Hi Andrew,

> I am looking at Lustre 2.4 currently and have it working in a test 
> environment (actually with minimal shouting and grinding of
> teeth).


> Taking a holistic approach: What does ZFS mean for HPC? I am
> excited about on the fly data compression and snapshotting however
> for most scientific datas I suppose dedupe is a bit pointless.

I've played with ZFS under Linux (both with FUSE and the via the ZFS
On Linux project kernel module) and whilst it is interesting the
licensing makes it a nightmare to integrate, so I've given up on it.
It just causes too much hassle when upgrading kernels.

I'm also not sure if dedup is as unimportant as we might hope it to be
- - we have a lot of separate projects here and I wouldn't mind betting
there is a non-trivial amount of duplication of data between them. At
$JOB-1 I know there were developers of various applications who kept
*lots* of duplicate copies of their SVN source trees around.. :-(

For about the same length of time (since before it got merged in to
the mainline) I've been using btrfs and whilst it is still quite young
(commit 4204617d142c0887e45fda2562cb5c58097b918e from David Sterba
recently removed the word "experimental" from the kernel config help
for what will be the 3.13 release) I've found it quite usable and
gives a number of the benefits of ZFS without the integration pain.
RAID 5/6 style support is certainly experimental, though RAID-1
support has been there from the early days.

> Are raid controllers a thing of the past?

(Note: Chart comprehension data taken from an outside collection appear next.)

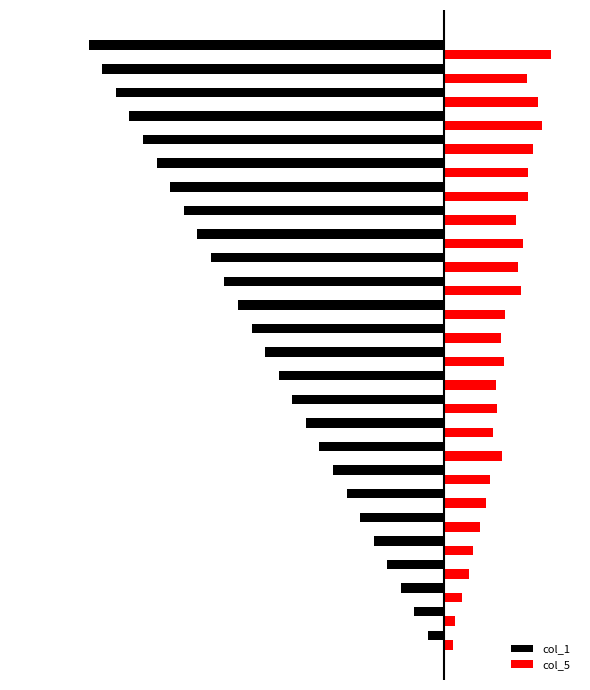

Count the number of categories in the chart.

26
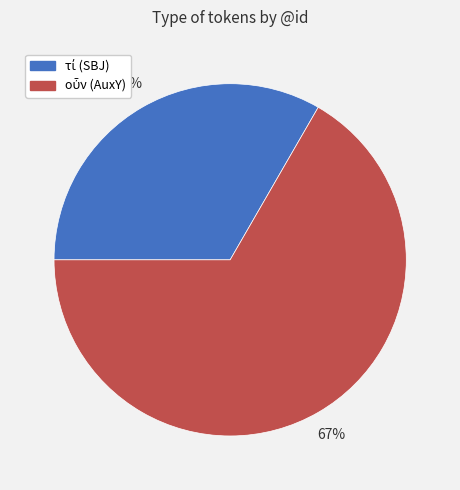

To the nearest percent, what is the average slice percentage?

50%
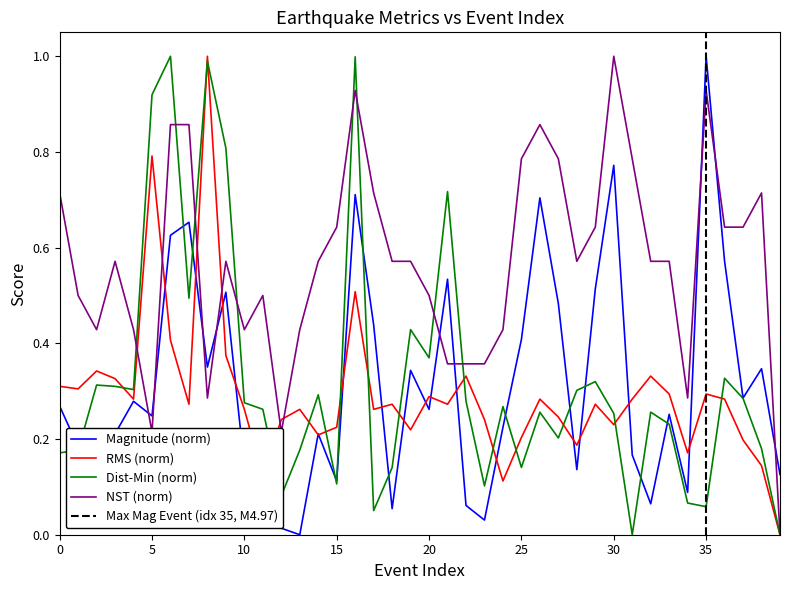

True or false: mag_values has more than 0 points higher than both neighbors.

True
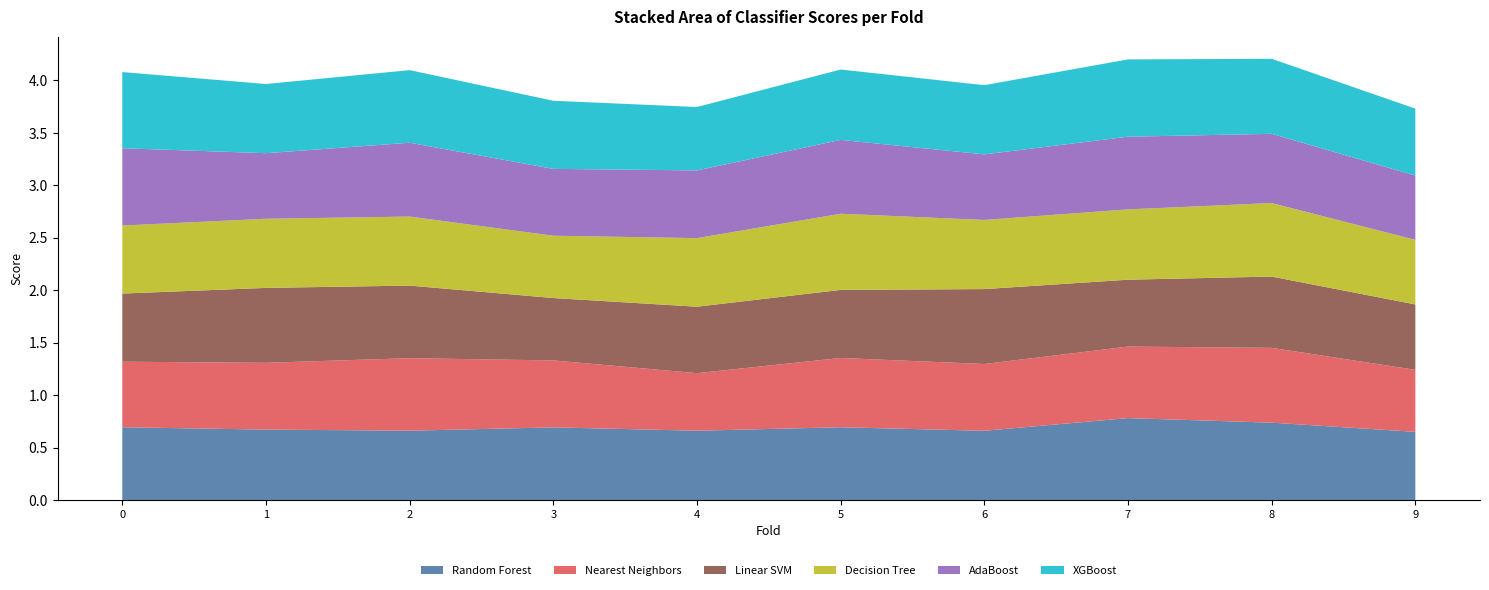

Reading right to left, list all the values displayed in this chart.

Random Forest: 9=0.6	8=0.7	7=0.8	6=0.7	5=0.7	4=0.7	3=0.7	2=0.7	1=0.7	0=0.7
Nearest Neighbors: 9=0.6	8=0.7	7=0.7	6=0.6	5=0.7	4=0.5	3=0.6	2=0.7	1=0.6	0=0.6
Linear SVM: 9=0.6	8=0.7	7=0.6	6=0.7	5=0.6	4=0.6	3=0.6	2=0.7	1=0.7	0=0.6
Decision Tree: 9=0.6	8=0.7	7=0.7	6=0.7	5=0.7	4=0.7	3=0.6	2=0.7	1=0.7	0=0.6
AdaBoost: 9=0.6	8=0.7	7=0.7	6=0.6	5=0.7	4=0.6	3=0.6	2=0.7	1=0.6	0=0.7
XGBoost: 9=0.6	8=0.7	7=0.7	6=0.7	5=0.7	4=0.6	3=0.6	2=0.7	1=0.7	0=0.7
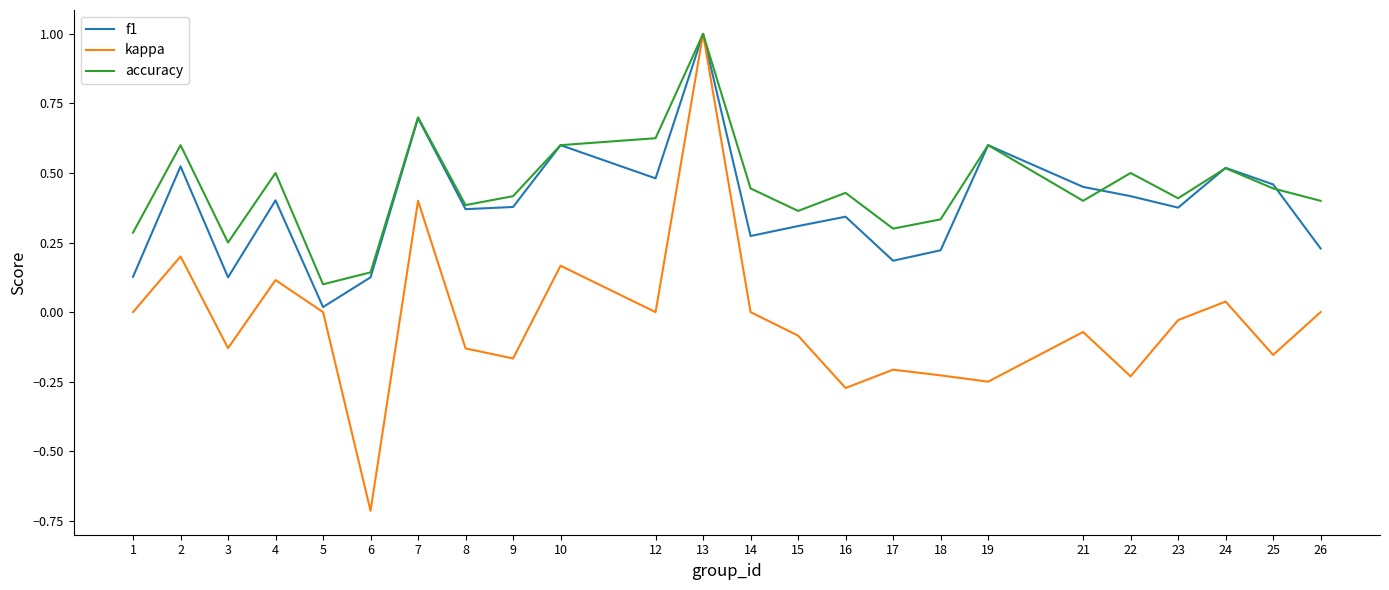

How many accuracy values are between 0 and 1?

24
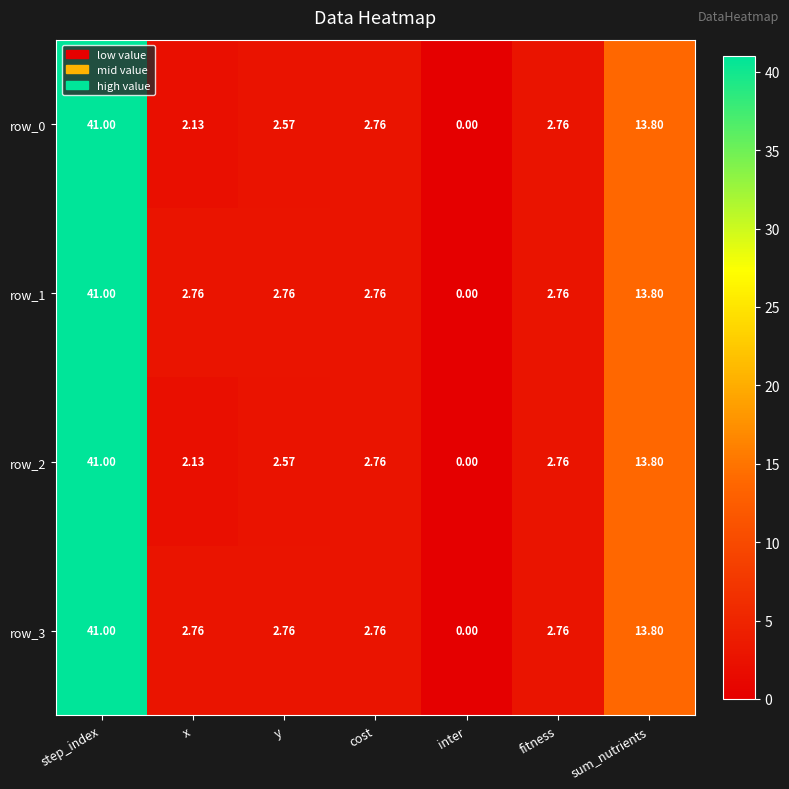

At which category is the sum across all series the highest?

step_index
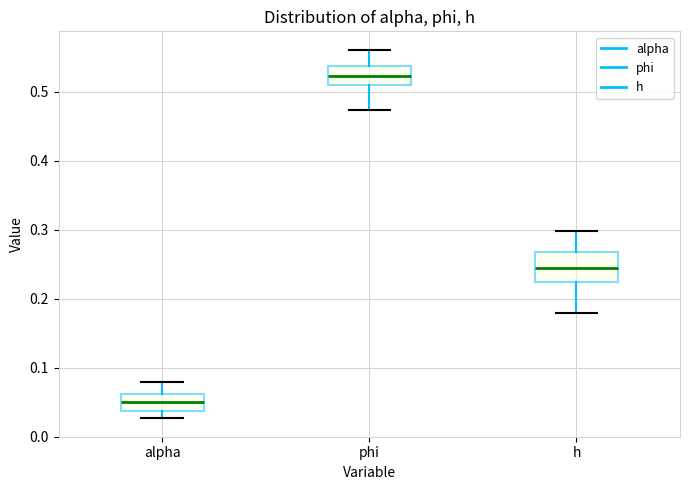

Which box has the lowest median line?

alpha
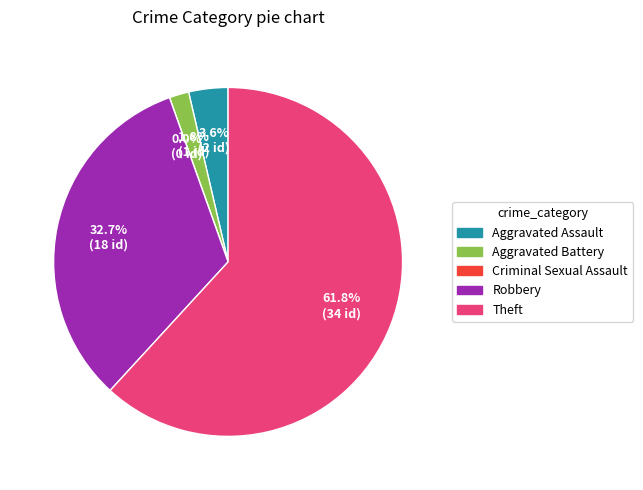

What is the change in value from Aggravated Battery to Theft?

+33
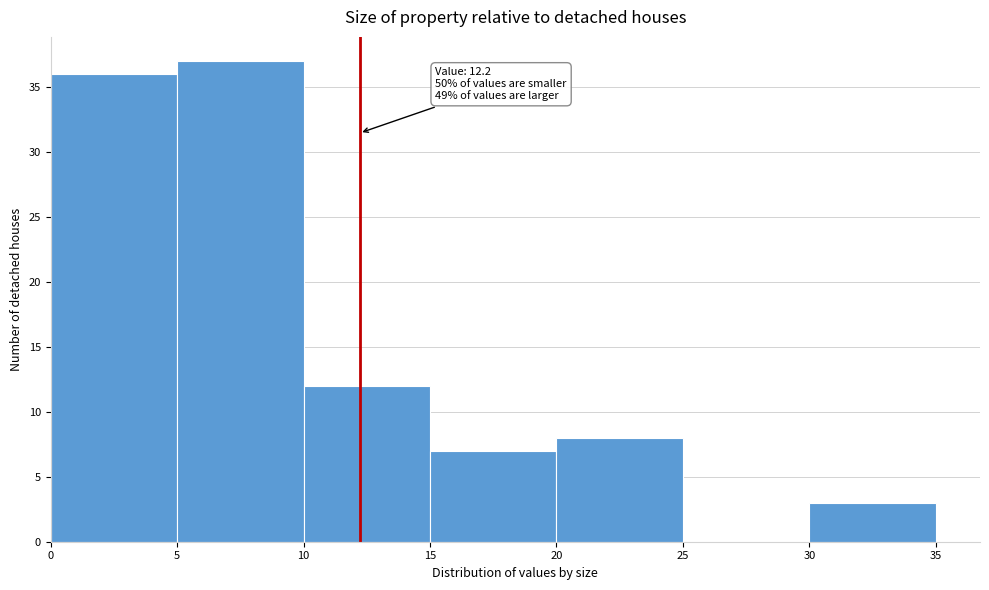

Which range on the x-axis has the tallest bar?

5 to 10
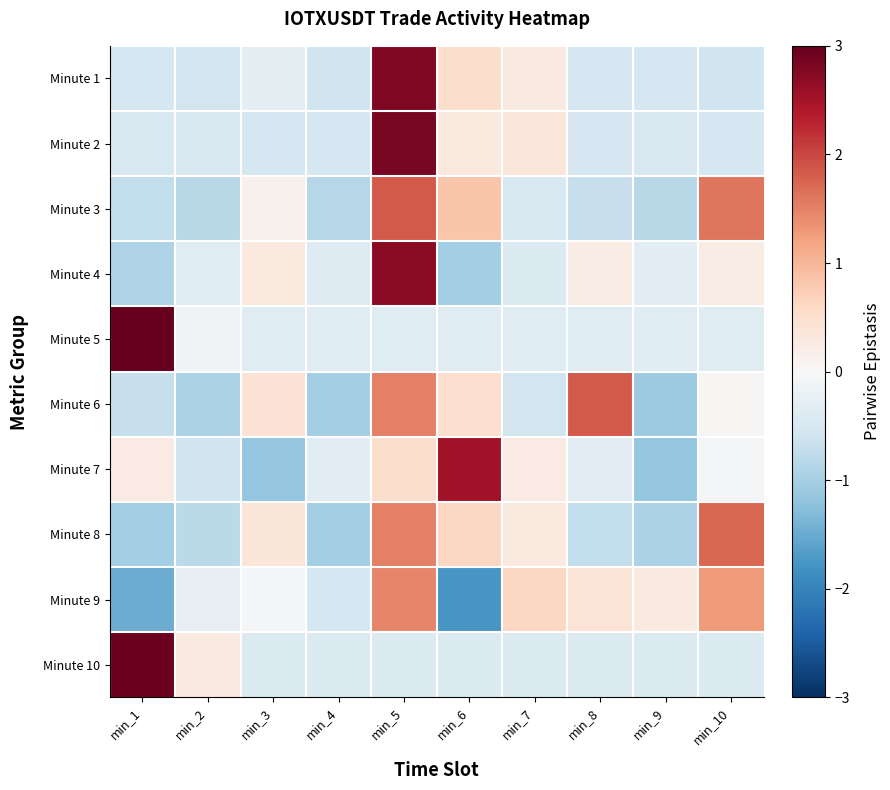

Reading right to left, transcribe all the data shown in this chart.

Minute 1: min_10=-0.6	min_9=-0.5	min_8=-0.5	min_7=0.3	min_6=0.5	min_5=2.8	min_4=-0.6	min_3=-0.3	min_2=-0.5	min_1=-0.5
Minute 2: min_10=-0.5	min_9=-0.5	min_8=-0.5	min_7=0.3	min_6=0.3	min_5=2.8	min_4=-0.5	min_3=-0.5	min_2=-0.5	min_1=-0.5
Minute 3: min_10=1.6	min_9=-0.8	min_8=-0.7	min_7=-0.5	min_6=0.8	min_5=1.8	min_4=-0.9	min_3=0.1	min_2=-0.8	min_1=-0.7
Minute 4: min_10=0.2	min_9=-0.3	min_8=0.2	min_7=-0.4	min_6=-1.0	min_5=2.7	min_4=-0.4	min_3=0.3	min_2=-0.4	min_1=-0.9
Minute 5: min_10=-0.4	min_9=-0.4	min_8=-0.4	min_7=-0.4	min_6=-0.4	min_5=-0.4	min_4=-0.4	min_3=-0.4	min_2=-0.1	min_1=3.0
Minute 6: min_10=0.0	min_9=-1.1	min_8=1.8	min_7=-0.6	min_6=0.5	min_5=1.5	min_4=-1.0	min_3=0.4	min_2=-1.0	min_1=-0.7
Minute 7: min_10=-0.0	min_9=-1.2	min_8=-0.3	min_7=0.3	min_6=2.5	min_5=0.5	min_4=-0.3	min_3=-1.2	min_2=-0.6	min_1=0.3
Minute 8: min_10=1.7	min_9=-0.9	min_8=-0.7	min_7=0.3	min_6=0.6	min_5=1.5	min_4=-1.0	min_3=0.4	min_2=-0.8	min_1=-1.0
Minute 9: min_10=1.3	min_9=0.3	min_8=0.4	min_7=0.6	min_6=-1.7	min_5=1.5	min_4=-0.5	min_3=-0.0	min_2=-0.2	min_1=-1.5
Minute 10: min_10=-0.4	min_9=-0.4	min_8=-0.4	min_7=-0.4	min_6=-0.4	min_5=-0.4	min_4=-0.4	min_3=-0.4	min_2=0.3	min_1=2.9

I don't think so - as in most things it's horses for courses and I
think there's likely to still be cases where they are appropriate.

> how often to bits flip anyway?

Good question - how will you know unless you're checking? :-)

> What impact does this have?

Unintentional fuzz testing of HPC applications..

> Does checksumming save our data?

Well that will depend on whether your setup is to just detect
corruption, or be able to correct it too.